Ethio-jazz veteran Hailu Mergia has been brought back to life by the label Awesome Tapes From Africa. Mergia just released a beautiful album, forty years after the crazy nights of swinging Addis Ababa, when he was a musical mainstay.
Pictures by Avery Leigh
At 71, Hailu Mergia has had many lives. He began as a shepherd in the countryside that stretches north of the Ethiopian capital, Addis Ababa. At the age of ten, he moved to the capital with his mother, whereupon he later joined the orchestra of the Ethiopian army’s young recruits. Trained on the accordion and the keyboard, he is one of the founding members of the famous Walias Band, one of the first private orchestras in the capital.
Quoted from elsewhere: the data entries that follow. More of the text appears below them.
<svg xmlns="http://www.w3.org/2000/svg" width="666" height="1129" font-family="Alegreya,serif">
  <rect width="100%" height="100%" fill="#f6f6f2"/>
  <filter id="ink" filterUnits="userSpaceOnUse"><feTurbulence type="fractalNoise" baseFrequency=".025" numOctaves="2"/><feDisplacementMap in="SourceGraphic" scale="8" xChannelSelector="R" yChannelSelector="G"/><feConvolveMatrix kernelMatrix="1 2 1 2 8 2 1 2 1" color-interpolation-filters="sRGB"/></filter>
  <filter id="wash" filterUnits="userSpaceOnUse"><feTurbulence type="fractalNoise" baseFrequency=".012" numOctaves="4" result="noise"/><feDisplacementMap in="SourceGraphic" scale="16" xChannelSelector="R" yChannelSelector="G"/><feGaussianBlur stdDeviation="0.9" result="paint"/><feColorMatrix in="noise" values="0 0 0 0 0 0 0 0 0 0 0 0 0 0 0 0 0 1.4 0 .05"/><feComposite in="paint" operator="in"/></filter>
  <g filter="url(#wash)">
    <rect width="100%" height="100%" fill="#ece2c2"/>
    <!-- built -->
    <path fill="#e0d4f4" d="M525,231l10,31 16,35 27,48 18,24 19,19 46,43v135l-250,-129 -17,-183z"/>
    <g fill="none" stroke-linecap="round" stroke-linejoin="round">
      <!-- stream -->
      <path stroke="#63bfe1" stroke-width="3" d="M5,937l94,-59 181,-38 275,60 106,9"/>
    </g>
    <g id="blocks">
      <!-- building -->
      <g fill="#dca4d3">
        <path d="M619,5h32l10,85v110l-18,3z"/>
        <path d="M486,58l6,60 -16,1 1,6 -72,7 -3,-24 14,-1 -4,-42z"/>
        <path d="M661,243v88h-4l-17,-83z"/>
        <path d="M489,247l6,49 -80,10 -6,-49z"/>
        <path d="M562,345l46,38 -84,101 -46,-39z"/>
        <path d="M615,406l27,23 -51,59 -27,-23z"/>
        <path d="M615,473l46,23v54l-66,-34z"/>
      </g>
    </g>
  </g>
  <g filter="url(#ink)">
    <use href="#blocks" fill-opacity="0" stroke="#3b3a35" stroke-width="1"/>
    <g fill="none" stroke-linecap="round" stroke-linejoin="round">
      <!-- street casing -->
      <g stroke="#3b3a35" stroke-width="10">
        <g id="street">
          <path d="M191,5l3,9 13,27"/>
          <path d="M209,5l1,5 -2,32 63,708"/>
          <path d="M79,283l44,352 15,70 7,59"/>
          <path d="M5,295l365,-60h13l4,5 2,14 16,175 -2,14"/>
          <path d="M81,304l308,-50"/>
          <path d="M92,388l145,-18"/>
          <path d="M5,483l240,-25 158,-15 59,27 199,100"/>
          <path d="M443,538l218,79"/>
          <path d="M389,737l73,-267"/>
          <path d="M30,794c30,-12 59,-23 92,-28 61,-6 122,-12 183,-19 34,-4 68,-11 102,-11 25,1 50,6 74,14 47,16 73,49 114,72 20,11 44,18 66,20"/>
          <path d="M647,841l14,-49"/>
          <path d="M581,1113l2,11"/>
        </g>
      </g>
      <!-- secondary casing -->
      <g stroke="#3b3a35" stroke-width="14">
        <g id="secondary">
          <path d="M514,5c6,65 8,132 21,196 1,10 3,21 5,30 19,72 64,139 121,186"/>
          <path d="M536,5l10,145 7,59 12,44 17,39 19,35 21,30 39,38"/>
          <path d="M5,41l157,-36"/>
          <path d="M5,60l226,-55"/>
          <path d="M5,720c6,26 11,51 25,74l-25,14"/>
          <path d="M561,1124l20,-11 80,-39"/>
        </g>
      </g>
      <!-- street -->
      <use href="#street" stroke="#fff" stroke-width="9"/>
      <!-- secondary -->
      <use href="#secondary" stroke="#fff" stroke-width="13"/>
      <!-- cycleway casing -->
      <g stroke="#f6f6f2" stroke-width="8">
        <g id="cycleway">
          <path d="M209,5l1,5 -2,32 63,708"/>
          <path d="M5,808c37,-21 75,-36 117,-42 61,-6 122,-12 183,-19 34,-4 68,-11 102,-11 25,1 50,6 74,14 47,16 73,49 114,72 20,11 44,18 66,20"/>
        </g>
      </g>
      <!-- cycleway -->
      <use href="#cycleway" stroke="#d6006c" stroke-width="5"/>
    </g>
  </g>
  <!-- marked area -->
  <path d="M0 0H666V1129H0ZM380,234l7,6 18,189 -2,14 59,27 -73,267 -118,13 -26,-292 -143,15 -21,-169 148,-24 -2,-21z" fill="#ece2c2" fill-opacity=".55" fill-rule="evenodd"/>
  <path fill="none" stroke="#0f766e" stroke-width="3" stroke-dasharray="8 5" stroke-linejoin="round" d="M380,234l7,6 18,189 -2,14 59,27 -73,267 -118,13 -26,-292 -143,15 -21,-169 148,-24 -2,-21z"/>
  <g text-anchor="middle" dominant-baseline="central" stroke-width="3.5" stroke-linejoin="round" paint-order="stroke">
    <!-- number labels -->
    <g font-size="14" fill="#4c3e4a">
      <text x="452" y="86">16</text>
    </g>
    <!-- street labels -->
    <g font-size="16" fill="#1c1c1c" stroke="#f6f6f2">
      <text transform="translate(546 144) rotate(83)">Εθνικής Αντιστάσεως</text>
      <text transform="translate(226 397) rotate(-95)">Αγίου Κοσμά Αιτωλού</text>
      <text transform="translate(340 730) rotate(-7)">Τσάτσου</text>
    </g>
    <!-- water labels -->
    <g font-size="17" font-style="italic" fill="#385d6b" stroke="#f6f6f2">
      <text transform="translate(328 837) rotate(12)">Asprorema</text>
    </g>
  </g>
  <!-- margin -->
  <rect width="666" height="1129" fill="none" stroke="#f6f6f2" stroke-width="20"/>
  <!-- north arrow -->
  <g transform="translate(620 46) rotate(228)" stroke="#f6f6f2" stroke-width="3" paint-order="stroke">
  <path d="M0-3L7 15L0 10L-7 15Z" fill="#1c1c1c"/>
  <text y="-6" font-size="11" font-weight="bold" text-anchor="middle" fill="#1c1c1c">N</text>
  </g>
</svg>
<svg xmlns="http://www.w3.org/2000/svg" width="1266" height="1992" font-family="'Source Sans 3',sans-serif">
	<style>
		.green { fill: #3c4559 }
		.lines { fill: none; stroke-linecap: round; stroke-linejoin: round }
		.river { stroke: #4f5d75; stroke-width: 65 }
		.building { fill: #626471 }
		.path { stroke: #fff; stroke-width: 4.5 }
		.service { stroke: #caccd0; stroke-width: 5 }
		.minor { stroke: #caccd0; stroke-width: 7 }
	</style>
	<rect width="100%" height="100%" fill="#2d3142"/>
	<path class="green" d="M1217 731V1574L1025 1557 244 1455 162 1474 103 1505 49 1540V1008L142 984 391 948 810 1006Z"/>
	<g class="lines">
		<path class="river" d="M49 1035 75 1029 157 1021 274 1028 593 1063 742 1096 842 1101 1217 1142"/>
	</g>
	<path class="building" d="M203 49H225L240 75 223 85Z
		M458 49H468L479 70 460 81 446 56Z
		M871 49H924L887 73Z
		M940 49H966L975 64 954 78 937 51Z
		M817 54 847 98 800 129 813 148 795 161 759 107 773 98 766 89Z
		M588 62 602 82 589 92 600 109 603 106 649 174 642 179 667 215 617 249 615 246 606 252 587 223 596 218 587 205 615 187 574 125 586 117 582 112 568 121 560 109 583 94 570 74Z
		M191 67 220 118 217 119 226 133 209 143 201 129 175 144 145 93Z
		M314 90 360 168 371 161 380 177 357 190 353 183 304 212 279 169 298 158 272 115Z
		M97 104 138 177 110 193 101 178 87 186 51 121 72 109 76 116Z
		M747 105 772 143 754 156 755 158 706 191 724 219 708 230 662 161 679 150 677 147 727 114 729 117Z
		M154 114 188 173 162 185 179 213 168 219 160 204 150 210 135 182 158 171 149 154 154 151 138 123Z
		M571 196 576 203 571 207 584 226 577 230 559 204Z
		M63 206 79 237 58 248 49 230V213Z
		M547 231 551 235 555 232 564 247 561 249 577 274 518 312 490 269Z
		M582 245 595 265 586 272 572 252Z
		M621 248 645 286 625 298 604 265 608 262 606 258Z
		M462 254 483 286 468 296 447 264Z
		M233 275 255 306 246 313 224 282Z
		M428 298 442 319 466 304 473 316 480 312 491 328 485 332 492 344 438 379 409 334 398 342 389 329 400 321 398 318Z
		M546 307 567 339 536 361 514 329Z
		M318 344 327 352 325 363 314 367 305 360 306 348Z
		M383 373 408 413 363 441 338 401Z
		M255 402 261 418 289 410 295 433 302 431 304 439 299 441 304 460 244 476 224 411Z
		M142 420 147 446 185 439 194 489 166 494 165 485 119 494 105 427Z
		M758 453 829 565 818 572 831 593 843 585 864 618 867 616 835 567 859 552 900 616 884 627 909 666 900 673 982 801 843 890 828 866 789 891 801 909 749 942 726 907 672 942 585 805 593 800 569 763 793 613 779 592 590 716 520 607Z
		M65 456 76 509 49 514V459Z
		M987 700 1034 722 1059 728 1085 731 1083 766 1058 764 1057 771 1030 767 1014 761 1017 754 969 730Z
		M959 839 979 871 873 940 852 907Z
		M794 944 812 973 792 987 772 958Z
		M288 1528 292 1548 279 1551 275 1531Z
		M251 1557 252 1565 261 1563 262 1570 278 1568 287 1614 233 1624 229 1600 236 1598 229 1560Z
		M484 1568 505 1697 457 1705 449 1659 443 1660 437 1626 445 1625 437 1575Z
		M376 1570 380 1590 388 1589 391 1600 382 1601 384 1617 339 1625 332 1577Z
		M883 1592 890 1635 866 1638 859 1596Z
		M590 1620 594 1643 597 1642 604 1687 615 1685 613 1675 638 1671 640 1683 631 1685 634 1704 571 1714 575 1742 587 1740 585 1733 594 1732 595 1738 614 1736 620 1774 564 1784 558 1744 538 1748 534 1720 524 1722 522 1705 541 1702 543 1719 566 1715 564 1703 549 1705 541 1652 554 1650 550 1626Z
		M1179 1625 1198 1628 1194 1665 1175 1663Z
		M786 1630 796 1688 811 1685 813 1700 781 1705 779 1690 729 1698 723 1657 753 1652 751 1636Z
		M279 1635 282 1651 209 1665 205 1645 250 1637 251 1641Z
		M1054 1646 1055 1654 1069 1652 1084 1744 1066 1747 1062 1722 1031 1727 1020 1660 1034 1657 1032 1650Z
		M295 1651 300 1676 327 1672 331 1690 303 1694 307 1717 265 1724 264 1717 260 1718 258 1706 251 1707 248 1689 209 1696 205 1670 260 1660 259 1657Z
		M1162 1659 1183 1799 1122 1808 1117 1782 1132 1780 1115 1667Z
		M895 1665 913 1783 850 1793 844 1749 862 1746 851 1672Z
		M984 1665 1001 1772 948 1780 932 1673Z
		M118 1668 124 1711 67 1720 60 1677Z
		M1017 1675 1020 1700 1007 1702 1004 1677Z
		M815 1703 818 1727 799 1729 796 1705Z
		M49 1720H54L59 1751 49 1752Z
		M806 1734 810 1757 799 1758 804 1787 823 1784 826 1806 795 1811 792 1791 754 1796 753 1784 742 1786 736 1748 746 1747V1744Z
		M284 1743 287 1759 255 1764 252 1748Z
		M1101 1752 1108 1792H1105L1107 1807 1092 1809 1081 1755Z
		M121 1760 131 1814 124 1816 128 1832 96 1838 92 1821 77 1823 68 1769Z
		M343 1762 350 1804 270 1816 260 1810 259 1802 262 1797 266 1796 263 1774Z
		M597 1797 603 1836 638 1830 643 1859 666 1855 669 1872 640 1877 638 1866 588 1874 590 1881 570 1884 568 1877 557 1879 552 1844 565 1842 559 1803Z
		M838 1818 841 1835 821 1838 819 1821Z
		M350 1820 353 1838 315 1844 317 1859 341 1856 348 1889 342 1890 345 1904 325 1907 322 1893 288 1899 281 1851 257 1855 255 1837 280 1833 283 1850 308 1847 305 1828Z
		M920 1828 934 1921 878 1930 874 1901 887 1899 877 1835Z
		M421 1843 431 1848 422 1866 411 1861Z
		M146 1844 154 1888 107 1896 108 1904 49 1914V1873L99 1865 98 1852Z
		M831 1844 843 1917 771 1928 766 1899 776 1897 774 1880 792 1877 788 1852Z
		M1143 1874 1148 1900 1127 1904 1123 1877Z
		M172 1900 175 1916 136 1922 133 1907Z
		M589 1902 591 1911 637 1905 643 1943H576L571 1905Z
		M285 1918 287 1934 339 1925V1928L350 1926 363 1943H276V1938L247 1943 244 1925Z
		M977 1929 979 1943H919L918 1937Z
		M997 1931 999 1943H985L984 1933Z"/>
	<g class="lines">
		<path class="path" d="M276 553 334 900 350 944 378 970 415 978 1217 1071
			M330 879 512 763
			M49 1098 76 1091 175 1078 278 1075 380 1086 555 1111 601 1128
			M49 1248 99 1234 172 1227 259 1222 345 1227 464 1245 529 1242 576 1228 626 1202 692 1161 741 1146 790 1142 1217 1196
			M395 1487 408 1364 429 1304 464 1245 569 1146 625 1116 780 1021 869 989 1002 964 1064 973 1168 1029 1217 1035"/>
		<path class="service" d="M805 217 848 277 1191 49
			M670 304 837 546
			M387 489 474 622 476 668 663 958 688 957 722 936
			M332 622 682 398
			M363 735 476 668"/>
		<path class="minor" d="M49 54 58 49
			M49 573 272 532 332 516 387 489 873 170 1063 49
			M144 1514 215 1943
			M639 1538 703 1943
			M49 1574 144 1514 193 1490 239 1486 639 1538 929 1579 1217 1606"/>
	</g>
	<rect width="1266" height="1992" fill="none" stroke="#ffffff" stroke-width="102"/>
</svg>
Conductor and arranger, he became one of the great names of ethio-jazz who lit up the nights of Addis Ababa during the 60s and 70s.
Then, in 1974, when Haile Selassié was deposed by the Derg, a military junta, the country’s period of musical effervescence came to an end (The collection Ethiopiques documents this effervescence very well). A curfew was imposed, and Mengistu Haile Mariam’s regime left little room for the independent and imaginative spirit that had inhabited the city since the early sixties.
Still, Hailu Mergia and The Walias Band stood firm against the regime by continuing with their residency at the Hilton Hotel, that is, until 1981, when the group famously took off to the United States for their first ever tour outside of Ethiopia. At the end of a long series of concerts, half of the group decided to stay in America, rather than returning to a country where Mengistu, the “Red Emperor,” was exercising a sharp form of Stalinism. Hailu Mergia was amongst those who stayed stateside.
But it was not easy, even in the city with the largest population of Ethiopians outside of Ethiopia — Washington, D.C., to rebuild a life. Mergia quickly found out that opportunities to live his art were rare. In order to make a living, he started working odd jobs. He settled upon being a taxi driver. Between two customers and on his breaks, Hailu Mergia pulled out the little electronic keyboard stowed away in the trunk of his car, settled into the back seat, and played, and remembered… He remembered his and his bandmates’ heyday, when music counted more than anything else. He broke into song, into tezeta, this Ethiopian musical mode whose raison d’être is melancholy, that consumes both musician and listener, and transports one through the types of daydreams where smiles and tears are intimately acquainted.
He met Brian Shimkovitz, the founder of the label Awesome Tapes From Africa, who fell in love with his forgotten albums and decided to reissue three of them, exclusively on cassette tape. With his archives resuscitated, Hailu Mergia was reborn. Soon after, he found his way back to the stage. Yet, Mergia has kept up his taxi gig…
The recently released Lala Belu is not a reissue. It’s his first record in fifteen years. Hailu Mergia, drummer Tony Buck and bassist Mike Majkowski form a trio for this new album that consists of six songs. Six titles may seem short, but they deliver. In the melancholic reverie of “Tezeta,” the galloping tune of Mergia’s accordion teleports the listener to the expanse of the eastern Ethiopian lowlands. In the frenetic and disturbing “Addis Nat,” the drum beats are punk. Then there is “Gum Gum” and its latin-jazz nonchalance…This is what ethio-jazz is: it’s all class and eclecticism, and it’s right at the fingertips of Hailu Mergia and his bandmates. Mr. Mergia concludes with Yefikir Engurguro, a sublime piano solo that contemporaries Keith Jarrett and Abdullah Ibrahim would certainly envy.
Hailu Mergia is alive and well, now more than ever. He is most likely thinking about his next gig, or his next fare. His album, by the way, is like taking a taxi… all the way from Addis Ababa to D.C.